▶ What you are asked to do
Go through the lines below one by one and count those holding the string "target". Give the count alone.

(Given data Opens)

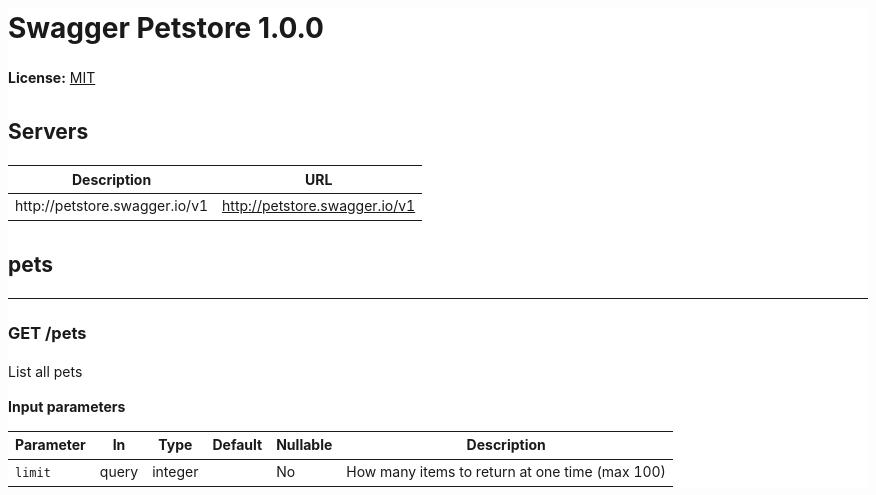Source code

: 

# Swagger Petstore <span class="api-version">1.0.0</span>


<div class="license info-data">
    <strong>License:</strong> <a href="" target="_blank" rel="noopener noreferrer">MIT</a>
</div>

## Servers

<table>
    <thead>
        <tr>
            <th>Description</th>
            <th>URL</th>
        </tr>
    </thead>
    <tbody>
        <tr>
            <td>http://petstore.swagger.io/v1</td>
            <td>
                <a href="http://petstore.swagger.io/v1" target="_blank" rel="noopener noreferrer">http://petstore.swagger.io/v1</a>
            </td>
        </tr>
    </tbody>
</table>

## <span class="api-tag">pets</span>

<hr class="operation-separator" />

### <span class="http-get">GET</span> /pets
List all pets

**Input parameters**

<table>
    <thead>
        <tr>
            <th>Parameter</th>
            <th>In</th>
            <th>Type</th>
            <th>Default</th>
            <th>Nullable</th>
            <th>Description</th>
        </tr>
    </thead>
    <tbody>
        <tr>
            <td class="parameter-name"><code>limit</code></td>
            <td>query</td>
            <td>integer</td>
            <td></td>
            <td>No</td>
            <td>How many items to return at one time (max 100)</td>
        </tr>
    </tbody>
</table>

(Given data Closes)

▶ Response to the task
2